### 原文
------------------------------------------------------------
2007年04月25日

ああ、20敗投手!

昨日、東尾さんの負け数の多さについて書いたのですが、
ではシーズン最多敗というのはどのぐらいなのかな? と思い確認してみたのですが
最多敗戦はなんと29敗! 1940年、金鯱の中山正嘉投手がマークしたものですが、
同投手の同年の記録はリーグ最多の61試合に投げて18勝29敗、
防御率は2.86(リーグ23位)ですからやはりチームが弱体だったのでしょう。
(この年の金鯱は9チーム中の7位)

そして東尾さんが72年にマークした25敗は歴代12位なのですが、
これがパ・リーグの最多敗戦記録だそうで、
この72年を最後に20敗以上した投手は現れていません。
調べてみたところ、20勝以上した投手が歴代のべ283人いるのに対して
20敗投手はのべ91人しかいないので、ある意味、稀少です。

ピッチャーのローテーション制が形成される以前は
大学野球のごとくエースと準エースが交互に投げていたので
勝ち星も負け数も大きかったのでしょう。

セ・リーグでは68年に小川健太郎(中日)が20敗、
翌69年に外木場義郎(広島)がやはり20敗したのを最後に20敗投手が消滅。

パ・リーグでは65年までコンスタントに20敗投手が出現していたのですが、
以後は68年に森安敏明(東映)が23敗で、
72年に東尾修(西鉄)が25敗したのが最後となりました。
------------------------------------------------------------
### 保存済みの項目

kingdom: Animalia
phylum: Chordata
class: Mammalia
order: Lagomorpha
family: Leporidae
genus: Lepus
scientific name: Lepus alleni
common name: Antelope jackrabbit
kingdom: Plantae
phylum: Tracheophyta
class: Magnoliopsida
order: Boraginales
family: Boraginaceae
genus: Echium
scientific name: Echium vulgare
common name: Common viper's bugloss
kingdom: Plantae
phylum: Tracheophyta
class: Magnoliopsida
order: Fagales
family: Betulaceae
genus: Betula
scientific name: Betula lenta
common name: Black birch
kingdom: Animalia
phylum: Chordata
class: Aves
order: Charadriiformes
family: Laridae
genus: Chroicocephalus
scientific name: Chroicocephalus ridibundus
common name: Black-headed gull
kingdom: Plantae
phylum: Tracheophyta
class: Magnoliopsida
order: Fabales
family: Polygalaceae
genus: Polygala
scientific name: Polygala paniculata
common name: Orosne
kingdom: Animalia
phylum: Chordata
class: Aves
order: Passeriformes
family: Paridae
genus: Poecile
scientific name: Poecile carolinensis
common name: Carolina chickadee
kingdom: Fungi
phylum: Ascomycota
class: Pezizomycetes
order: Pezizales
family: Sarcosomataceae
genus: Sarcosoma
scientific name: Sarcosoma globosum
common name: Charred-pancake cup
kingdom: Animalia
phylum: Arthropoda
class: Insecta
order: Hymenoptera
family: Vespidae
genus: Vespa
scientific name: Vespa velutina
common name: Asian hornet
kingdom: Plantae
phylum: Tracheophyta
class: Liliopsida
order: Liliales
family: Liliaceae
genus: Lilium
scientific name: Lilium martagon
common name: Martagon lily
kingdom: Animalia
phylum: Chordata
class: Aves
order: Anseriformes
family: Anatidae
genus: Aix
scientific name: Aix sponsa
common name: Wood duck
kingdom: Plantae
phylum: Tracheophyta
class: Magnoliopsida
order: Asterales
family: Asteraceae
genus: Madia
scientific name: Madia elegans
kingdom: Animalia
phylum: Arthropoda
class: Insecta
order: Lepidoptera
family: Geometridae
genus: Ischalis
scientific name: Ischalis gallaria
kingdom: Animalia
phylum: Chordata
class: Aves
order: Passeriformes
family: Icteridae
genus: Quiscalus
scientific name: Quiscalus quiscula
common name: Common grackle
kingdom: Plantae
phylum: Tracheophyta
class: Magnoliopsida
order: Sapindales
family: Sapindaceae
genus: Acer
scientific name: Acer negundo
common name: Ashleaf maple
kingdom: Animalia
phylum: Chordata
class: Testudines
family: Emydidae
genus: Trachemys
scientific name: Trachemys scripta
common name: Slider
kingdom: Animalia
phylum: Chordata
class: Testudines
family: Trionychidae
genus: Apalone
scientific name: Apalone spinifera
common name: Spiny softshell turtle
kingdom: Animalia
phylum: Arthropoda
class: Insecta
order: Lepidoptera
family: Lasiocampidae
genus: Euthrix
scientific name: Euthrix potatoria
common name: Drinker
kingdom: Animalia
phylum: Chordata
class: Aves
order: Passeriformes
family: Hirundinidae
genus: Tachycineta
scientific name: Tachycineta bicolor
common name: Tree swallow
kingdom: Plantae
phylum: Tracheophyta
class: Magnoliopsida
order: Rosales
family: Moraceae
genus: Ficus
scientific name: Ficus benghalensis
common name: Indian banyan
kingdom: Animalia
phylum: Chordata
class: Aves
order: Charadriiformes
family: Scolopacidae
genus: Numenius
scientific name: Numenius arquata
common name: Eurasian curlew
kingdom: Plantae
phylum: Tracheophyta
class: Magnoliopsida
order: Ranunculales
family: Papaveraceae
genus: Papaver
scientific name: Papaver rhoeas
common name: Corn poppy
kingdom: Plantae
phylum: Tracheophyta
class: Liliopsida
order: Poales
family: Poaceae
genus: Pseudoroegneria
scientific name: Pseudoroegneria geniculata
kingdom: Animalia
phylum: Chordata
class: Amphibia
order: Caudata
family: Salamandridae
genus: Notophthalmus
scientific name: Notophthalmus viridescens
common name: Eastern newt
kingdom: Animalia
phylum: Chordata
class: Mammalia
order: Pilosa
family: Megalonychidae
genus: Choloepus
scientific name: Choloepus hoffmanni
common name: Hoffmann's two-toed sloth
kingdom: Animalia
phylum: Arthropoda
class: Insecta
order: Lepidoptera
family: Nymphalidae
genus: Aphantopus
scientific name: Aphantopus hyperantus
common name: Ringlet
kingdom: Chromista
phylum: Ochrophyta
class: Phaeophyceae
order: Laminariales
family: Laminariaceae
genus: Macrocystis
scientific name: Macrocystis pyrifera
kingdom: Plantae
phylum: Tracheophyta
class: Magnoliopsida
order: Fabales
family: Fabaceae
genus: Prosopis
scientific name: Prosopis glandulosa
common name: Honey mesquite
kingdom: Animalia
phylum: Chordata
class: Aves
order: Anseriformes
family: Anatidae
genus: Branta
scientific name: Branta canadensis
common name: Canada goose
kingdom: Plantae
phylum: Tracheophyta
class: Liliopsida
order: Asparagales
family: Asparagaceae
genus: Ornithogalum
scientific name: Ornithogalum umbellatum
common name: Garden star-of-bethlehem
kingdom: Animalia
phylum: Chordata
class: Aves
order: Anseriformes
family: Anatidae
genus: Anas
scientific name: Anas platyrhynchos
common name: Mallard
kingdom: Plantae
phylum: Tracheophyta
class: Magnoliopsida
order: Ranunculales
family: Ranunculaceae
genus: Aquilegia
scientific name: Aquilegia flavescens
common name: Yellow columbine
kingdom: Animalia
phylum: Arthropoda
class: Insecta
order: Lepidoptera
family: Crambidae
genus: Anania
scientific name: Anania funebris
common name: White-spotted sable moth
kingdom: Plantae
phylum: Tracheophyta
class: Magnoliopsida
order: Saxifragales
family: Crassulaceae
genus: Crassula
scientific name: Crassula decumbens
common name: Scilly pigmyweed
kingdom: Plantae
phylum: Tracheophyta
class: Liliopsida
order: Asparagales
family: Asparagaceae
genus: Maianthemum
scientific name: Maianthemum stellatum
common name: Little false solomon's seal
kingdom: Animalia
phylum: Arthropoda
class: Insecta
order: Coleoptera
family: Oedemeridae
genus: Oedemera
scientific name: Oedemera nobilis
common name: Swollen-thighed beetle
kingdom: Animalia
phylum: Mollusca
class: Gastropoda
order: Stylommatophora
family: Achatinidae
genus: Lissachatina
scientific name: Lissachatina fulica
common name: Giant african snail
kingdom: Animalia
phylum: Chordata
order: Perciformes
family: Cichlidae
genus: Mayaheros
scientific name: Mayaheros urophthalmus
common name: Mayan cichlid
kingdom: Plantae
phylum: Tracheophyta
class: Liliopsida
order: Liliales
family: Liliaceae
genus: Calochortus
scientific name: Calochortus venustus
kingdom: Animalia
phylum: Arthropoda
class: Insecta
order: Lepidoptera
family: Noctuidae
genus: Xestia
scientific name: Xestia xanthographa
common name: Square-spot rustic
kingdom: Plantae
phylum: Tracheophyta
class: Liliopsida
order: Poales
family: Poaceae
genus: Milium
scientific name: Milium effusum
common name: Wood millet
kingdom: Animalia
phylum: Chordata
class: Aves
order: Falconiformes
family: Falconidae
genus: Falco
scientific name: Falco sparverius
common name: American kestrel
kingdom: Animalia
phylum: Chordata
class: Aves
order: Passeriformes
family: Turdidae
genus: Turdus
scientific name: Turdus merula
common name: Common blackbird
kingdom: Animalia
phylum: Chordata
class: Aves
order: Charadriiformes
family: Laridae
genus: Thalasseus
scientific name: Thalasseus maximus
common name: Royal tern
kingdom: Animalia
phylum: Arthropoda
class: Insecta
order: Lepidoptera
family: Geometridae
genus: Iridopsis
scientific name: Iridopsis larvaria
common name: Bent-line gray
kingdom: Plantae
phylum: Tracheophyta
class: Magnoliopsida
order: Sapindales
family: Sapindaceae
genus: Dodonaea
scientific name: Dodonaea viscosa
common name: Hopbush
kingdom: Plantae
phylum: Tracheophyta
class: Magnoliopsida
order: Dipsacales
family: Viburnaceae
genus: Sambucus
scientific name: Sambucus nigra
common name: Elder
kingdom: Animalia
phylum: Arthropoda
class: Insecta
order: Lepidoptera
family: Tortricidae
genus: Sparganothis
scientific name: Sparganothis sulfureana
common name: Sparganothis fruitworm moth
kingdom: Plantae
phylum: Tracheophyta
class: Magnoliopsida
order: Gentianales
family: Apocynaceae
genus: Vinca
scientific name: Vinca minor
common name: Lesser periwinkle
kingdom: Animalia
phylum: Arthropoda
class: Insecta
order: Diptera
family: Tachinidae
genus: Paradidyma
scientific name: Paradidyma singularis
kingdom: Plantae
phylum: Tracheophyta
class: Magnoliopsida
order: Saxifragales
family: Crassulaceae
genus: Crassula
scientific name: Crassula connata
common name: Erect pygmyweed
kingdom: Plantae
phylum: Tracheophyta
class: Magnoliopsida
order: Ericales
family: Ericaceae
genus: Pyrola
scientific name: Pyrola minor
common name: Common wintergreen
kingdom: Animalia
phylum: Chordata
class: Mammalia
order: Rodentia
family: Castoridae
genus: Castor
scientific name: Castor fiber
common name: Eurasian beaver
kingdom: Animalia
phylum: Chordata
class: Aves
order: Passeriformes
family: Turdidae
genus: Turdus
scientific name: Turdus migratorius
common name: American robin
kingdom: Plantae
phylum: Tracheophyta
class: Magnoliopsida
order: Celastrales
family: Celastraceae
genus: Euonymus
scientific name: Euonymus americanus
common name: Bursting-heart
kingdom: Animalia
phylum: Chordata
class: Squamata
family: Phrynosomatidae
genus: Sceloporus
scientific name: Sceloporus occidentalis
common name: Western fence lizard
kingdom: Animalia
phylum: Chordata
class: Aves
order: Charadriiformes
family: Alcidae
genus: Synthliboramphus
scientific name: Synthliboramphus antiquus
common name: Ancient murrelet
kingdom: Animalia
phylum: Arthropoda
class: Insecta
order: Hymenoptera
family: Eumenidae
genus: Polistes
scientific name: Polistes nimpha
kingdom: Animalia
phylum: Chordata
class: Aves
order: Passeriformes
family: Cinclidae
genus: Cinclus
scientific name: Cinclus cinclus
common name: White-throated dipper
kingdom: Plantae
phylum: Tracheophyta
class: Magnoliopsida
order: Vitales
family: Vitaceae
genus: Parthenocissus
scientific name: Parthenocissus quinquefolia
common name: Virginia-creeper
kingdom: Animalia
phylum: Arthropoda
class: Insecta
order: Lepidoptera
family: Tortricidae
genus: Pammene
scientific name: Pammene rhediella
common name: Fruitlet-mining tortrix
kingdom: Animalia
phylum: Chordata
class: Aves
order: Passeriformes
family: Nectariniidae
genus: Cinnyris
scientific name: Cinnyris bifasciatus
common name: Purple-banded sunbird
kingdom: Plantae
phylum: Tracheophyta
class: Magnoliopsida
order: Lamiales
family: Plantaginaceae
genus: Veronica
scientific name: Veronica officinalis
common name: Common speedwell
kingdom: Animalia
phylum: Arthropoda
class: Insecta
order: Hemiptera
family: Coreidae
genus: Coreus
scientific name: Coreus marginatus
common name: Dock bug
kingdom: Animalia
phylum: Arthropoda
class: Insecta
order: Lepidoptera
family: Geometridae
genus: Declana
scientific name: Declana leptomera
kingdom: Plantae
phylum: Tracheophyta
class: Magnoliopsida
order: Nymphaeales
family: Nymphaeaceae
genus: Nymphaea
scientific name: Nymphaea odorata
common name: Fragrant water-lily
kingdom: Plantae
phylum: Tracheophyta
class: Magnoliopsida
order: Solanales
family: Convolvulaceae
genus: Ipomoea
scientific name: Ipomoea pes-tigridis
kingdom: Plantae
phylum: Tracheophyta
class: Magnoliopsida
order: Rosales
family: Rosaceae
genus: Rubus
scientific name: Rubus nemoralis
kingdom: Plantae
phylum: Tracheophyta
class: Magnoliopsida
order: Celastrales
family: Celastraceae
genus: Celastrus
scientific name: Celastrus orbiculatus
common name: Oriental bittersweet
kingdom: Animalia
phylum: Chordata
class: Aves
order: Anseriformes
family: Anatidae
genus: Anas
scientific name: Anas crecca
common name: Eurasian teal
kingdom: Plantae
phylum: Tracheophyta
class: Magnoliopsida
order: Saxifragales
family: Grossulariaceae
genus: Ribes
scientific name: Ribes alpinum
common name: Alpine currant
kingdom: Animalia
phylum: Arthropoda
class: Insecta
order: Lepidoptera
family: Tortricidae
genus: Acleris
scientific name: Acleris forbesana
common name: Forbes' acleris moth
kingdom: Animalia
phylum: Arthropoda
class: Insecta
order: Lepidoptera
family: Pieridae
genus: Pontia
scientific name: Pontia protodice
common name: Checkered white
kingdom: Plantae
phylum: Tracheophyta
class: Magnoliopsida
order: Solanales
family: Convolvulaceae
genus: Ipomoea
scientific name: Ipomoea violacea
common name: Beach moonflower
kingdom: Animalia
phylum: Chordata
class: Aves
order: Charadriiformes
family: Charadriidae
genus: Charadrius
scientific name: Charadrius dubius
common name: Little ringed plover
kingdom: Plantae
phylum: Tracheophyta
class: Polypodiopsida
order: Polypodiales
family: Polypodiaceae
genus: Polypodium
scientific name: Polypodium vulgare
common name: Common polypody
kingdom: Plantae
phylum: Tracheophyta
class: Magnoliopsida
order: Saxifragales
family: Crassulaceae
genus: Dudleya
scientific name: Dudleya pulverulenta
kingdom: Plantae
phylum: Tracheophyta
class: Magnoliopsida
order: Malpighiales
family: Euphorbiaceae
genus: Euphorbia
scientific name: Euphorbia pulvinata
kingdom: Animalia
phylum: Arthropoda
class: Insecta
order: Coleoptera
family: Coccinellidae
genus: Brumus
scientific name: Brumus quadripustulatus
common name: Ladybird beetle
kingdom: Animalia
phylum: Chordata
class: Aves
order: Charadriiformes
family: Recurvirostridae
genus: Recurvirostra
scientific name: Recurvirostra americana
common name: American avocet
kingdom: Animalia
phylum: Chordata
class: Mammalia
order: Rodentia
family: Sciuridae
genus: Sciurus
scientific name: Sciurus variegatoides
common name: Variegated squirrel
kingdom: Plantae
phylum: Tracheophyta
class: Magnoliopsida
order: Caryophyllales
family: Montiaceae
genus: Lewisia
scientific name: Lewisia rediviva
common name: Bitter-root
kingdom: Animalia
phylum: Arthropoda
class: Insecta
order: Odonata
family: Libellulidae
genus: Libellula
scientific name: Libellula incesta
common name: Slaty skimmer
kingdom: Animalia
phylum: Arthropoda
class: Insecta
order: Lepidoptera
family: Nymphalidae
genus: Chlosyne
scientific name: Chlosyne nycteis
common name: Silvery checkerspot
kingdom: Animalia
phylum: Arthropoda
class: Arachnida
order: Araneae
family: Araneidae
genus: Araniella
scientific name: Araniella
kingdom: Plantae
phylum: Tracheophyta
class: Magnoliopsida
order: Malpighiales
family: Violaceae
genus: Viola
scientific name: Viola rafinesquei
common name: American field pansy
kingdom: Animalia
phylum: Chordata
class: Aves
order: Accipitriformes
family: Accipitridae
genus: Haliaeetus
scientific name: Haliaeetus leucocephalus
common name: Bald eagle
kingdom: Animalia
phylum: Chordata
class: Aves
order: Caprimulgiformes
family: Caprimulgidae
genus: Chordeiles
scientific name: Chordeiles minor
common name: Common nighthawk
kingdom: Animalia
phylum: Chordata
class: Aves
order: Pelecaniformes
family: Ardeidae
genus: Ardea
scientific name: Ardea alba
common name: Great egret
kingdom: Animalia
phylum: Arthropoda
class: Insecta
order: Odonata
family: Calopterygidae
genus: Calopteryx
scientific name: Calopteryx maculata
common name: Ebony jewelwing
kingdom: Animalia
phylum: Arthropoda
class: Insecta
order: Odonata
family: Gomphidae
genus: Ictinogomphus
------------------------------------------------------------
### 作業内容
- A) 20敗投手についての文章のうち、「(この年の金鯱は9チーム中の7位)」から「翌69年に外木場義郎(広島)がやはり20敗したのを最後に20敗投手が消滅。」までの部分をそのまま書き写せ。
- B) 20敗投手についての文章を、最後の文の後から続けて書け。

### 各問の解答
- A)
(この年の金鯱は9チーム中の7位)

そして東尾さんが72年にマークした25敗は歴代12位なのですが、
これがパ・リーグの最多敗戦記録だそうで、
この72年を最後に20敗以上した投手は現れていません。
調べてみたところ、20勝以上した投手が歴代のべ283人いるのに対して
20敗投手はのべ91人しかいないので、ある意味、稀少です。

ピッチャーのローテーション制が形成される以前は
大学野球のごとくエースと準エースが交互に投げていたので
勝ち星も負け数も大きかったのでしょう。

セ・リーグでは68年に小川健太郎(中日)が20敗、
翌69年に外木場義郎(広島)がやはり20敗したのを最後に20敗投手が消滅。

- B)
またレコードブックの巻末に載っている「各年度最多敗戦」のページを見てみると
セ・パ分立直後にチームの陣容が整わなかった国鉄、大洋、近鉄あたりが
多く最多敗投手を輩出しています。

55年には大洋の権藤正利が3勝21敗という驚異的な勝率(敗率?)で最多敗。
有名な28連敗が始まった年なのですが、この年の権藤の防御率は3.73で
リーグ13位ですから、打線の援護があればここまで負けなかったはずです。

翌56年からは同じく大洋の秋山登が4年連続で最多敗戦投手に。
しかし、この年56年に入団した秋山の奮闘ぶりはすごいものがあります。

年度	登板	先発	完投	交代完了	勝敗	投球回	チームの順位
56年	58	35	26	21	25勝25敗	379回2/3	最下位
57年	65	40	27	20	24勝27敗	406回	最下位
58年	62	36	20	24	17勝23敗	359回	最下位
59年	56	34	17	21	14勝22敗	300回1/3	最下位
60年	59	26	8	20	21勝10敗	262回1/3	優勝

57年の投球回406というのは今の投手の2年分ですよ!
秋山さんは結局通算193勝で200勝にあと7勝足りなかったのですが、
初期に少し打線が奮起してくれていれば200勝はゆうに達成していたことでしょう。

現在では先発ローテーション投手は年間25試合ぐらいしか投げないので
全敗するぐらいの勢いで負け続けないと20敗に達しません。
そこまで調子が悪かったら、途中から投げさせてもらえなくなるでしょうから、
事実上、現在では到達不可能な記録なのではないでしょうか。
20070425-00.jpg


2003BBM GOLDEN ARMSからの1枚。